*** Opening Dataset records ***
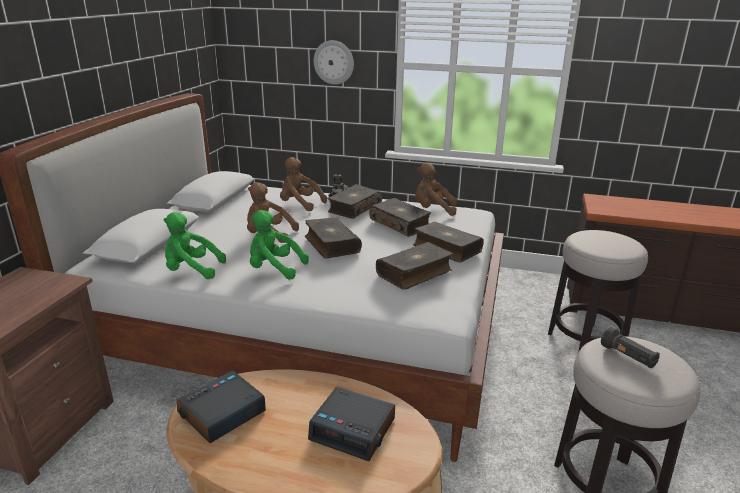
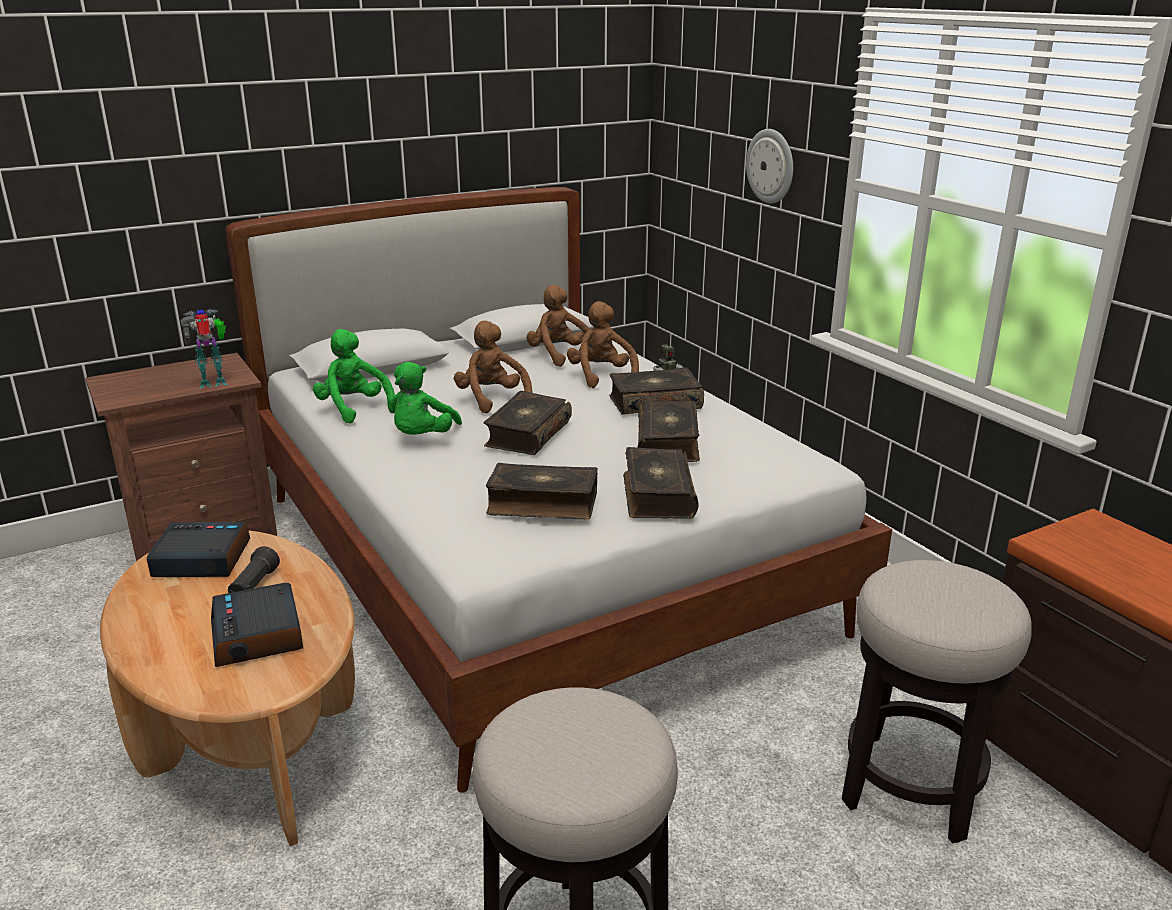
camera: 45 degrees right, 0 degrees up
(53, 292) = (214, 383): none -> toy robot
(274, 269) = (422, 437): green plush toy -> green plush toy turned 135 degrees counterclockwise
(433, 210) = (760, 442): brown plush toy -> brown plush toy (559, 356)
(628, 357) = (573, 726): black flashlight -> black flashlight (254, 586)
*** Closing Dataset records ***
▶ **Work instruction**
What is needed is every record above, restated word for word, with the pictures left out.

▶ **Exercise output**
camera: 45 degrees right, 0 degrees up
(53, 292) = (214, 383): none -> toy robot
(274, 269) = (422, 437): green plush toy -> green plush toy turned 135 degrees counterclockwise
(433, 210) = (760, 442): brown plush toy -> brown plush toy (559, 356)
(628, 357) = (573, 726): black flashlight -> black flashlight (254, 586)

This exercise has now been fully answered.